→ **Passage for review**
>>>
Blog

14 January 2009

Pop, TV and Screen Shots

Listening to Coldplay’s Viva La Vida, a good, continuous stream of ten rock tunes produced by Brian Eno. A driving, searching title track’s the best by far and the cover is a reproduction of French artist Eugène Delacroix’s Liberty Leading the People.

Having recently been asked to name my favorite non-fiction writer, I was hard-pressed to come up with anyone who’s alive. That got me thinking about favorite journalists—also hard to come by—which leads to sharp Carol Marin, a Chicago broadcast reporter who recently pointed out in her Sun-Times column that President-elect Obama pre-selects journalists permitted to ask questions at his press conferences. Marin blithely wonders why the press is compliant with this presumptuous and journalistically improper practice.

Other fine voices of reason in the media: Fox News Sunday host Chris Wallace, the only reporter to ask whether—not how—the government should intervene in the economy, Hardball’s persistently thoughtful Chris Matthews and MSNBC’s Chuck Todd, who offers an objective and often unique perspective on politics. On CNN, I gain value from straightforward work by Ali Velshi, Don Lemon and, when it comes to weather, meteorologist Rob Marciano.

Ernest Borgnine

Outside of news, television doesn’t offer much, though Turner Classic Movies (TCM) is an exception. I can’t resist anything hosted by Robert Osborne, one of the most knowledgeable and, incidentally, distinguished persons on TV. His Private Screenings interview with Ernest Borgnine, which airs at 8 p.m. Eastern Time, Monday, January 26, is outstanding. If you love movies, you’ll want to watch.
<<<
→ **Work instructions**
1 – According to the blog post, who produced Coldplay's Viva La Vida?
2 – Return everything in the blog post from "Outside of news, television" down to "want to watch.", copied word for word.
3 – List every person named in the blog post's paragraph that begins "Other fine voices of reason in the media".

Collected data
>>>
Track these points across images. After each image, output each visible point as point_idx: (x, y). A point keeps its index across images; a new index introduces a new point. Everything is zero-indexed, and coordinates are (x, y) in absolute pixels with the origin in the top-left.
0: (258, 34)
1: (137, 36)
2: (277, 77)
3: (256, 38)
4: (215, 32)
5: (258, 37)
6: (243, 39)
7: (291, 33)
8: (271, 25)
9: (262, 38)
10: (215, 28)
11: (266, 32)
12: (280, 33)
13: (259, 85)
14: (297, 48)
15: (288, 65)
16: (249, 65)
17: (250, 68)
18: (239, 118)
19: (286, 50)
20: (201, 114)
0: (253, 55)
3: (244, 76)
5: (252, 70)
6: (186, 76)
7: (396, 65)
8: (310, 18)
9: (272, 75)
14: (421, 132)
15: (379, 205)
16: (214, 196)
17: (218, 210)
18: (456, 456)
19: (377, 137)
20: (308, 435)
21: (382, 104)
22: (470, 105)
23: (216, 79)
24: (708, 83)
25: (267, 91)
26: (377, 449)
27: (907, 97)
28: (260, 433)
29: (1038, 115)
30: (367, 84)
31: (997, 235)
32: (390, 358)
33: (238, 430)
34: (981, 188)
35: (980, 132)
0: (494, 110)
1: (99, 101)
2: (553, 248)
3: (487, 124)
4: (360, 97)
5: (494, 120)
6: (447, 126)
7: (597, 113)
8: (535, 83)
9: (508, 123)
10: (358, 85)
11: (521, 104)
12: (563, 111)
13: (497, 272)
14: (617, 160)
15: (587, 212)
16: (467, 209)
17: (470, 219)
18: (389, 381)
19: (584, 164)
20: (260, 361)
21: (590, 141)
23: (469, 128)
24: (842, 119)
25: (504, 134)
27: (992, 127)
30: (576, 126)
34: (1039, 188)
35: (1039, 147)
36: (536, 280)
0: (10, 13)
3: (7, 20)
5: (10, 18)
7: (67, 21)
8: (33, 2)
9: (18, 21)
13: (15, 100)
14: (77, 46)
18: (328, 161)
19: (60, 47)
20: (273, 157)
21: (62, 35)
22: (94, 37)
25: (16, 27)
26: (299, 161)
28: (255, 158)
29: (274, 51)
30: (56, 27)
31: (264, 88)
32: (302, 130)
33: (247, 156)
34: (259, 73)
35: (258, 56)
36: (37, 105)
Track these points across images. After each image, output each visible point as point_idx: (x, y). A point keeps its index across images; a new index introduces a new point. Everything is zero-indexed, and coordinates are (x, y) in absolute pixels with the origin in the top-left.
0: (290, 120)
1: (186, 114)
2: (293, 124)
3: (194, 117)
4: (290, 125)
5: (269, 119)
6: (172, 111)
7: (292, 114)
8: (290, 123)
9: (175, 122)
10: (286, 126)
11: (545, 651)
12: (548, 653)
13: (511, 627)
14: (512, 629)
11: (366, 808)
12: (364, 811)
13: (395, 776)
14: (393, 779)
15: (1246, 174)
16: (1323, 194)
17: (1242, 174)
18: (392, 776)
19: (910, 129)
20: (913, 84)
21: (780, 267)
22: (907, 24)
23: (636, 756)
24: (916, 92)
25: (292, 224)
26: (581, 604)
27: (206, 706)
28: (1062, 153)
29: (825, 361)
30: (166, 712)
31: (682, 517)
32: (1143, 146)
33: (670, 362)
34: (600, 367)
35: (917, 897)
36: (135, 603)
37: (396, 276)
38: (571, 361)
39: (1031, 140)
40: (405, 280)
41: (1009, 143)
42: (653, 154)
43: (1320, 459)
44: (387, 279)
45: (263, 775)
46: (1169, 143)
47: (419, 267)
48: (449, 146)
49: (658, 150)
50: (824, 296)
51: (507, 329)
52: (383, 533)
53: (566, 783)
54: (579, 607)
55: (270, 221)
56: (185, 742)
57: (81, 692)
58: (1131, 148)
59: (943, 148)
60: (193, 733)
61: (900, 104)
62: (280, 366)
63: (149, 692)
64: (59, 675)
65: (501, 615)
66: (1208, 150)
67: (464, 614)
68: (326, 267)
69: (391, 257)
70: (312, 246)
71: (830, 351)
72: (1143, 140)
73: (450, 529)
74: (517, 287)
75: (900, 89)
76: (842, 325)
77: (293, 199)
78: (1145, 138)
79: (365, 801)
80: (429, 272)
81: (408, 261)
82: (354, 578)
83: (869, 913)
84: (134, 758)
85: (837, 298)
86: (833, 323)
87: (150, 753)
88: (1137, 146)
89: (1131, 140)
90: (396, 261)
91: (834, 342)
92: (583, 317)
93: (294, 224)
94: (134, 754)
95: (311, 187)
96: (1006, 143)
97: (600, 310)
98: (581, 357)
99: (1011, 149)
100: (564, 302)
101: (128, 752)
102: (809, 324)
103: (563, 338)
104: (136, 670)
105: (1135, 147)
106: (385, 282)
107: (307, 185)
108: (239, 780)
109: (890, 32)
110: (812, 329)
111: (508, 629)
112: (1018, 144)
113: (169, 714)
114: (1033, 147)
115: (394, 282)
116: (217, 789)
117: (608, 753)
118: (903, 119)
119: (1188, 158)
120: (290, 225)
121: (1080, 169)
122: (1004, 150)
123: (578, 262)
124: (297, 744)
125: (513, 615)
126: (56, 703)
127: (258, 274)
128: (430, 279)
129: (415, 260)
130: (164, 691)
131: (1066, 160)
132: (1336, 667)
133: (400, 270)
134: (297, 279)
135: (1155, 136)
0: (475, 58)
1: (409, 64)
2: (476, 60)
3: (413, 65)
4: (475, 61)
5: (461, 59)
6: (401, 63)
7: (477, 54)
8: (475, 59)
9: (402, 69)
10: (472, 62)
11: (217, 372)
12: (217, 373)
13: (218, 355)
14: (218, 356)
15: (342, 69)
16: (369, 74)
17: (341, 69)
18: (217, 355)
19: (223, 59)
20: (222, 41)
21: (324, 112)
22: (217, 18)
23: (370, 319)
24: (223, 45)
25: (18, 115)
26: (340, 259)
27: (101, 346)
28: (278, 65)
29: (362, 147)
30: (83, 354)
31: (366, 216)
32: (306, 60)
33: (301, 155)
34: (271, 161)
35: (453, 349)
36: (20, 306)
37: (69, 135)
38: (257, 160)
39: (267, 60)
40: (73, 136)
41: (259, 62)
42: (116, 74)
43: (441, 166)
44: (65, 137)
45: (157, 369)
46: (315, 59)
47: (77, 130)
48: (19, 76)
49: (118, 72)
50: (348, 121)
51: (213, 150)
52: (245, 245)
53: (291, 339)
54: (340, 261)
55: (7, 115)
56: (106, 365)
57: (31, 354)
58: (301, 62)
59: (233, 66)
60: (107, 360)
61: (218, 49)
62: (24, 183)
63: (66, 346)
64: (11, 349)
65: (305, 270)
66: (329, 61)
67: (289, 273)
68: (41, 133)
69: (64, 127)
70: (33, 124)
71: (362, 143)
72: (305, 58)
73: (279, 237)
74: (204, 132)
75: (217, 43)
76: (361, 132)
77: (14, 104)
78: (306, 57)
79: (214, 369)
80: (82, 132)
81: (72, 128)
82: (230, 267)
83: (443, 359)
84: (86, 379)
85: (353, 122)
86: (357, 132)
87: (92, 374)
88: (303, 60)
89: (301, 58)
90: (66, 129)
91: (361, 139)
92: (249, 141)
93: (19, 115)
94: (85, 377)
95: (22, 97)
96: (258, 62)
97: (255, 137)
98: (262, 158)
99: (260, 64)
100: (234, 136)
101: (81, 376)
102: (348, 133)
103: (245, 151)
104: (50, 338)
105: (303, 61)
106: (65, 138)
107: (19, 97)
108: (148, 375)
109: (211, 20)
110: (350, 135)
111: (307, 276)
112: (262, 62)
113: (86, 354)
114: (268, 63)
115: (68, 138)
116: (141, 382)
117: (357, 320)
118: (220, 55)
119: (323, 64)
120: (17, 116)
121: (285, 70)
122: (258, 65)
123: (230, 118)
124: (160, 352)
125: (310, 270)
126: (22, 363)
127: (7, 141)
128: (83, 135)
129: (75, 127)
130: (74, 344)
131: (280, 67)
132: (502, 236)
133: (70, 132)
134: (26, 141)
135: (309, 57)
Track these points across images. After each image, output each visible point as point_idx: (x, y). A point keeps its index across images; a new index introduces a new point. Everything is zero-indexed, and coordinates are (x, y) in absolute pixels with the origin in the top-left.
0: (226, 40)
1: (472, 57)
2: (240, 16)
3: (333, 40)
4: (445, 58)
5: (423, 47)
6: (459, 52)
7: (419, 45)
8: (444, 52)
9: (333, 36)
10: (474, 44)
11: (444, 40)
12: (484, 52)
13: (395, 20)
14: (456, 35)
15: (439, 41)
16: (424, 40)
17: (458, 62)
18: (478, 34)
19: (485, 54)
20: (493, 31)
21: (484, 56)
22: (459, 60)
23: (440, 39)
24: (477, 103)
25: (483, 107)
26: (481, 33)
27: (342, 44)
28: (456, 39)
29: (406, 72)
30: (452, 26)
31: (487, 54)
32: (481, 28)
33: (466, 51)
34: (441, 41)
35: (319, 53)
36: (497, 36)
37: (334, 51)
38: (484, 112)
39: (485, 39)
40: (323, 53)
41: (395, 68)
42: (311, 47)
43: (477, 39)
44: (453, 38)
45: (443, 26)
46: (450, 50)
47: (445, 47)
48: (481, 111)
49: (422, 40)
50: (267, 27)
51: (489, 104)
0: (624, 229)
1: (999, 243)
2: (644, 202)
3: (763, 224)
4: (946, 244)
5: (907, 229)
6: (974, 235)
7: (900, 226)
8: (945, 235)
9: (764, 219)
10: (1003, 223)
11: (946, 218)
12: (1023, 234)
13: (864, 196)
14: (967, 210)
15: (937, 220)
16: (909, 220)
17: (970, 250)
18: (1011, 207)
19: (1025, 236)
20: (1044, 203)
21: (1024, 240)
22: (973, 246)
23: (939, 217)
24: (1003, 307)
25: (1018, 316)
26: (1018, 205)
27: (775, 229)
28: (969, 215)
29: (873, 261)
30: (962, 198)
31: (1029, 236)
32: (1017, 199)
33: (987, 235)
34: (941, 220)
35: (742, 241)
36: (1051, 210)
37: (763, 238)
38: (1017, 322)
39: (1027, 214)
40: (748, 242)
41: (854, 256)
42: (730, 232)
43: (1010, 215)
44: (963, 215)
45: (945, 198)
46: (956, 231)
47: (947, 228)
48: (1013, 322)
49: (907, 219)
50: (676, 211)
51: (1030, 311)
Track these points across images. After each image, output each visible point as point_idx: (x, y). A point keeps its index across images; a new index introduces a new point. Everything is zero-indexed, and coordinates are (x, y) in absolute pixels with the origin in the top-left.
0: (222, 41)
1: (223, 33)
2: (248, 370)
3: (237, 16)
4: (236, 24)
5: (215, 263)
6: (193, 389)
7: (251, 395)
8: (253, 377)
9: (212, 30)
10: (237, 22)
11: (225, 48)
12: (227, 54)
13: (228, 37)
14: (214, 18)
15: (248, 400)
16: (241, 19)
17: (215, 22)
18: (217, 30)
<<<
→ **Answers to the exercises**
1 – Brian Eno produced it.

2 –
Outside of news, television doesn’t offer much, though Turner Classic Movies (TCM) is an exception. I can’t resist anything hosted by Robert Osborne, one of the most knowledgeable and, incidentally, distinguished persons on TV. His Private Screenings interview with Ernest Borgnine, which airs at 8 p.m. Eastern Time, Monday, January 26, is outstanding. If you love movies, you’ll want to watch.

3 – Chris Wallace, Chris Matthews, Chuck Todd, Ali Velshi, Don Lemon, Rob Marciano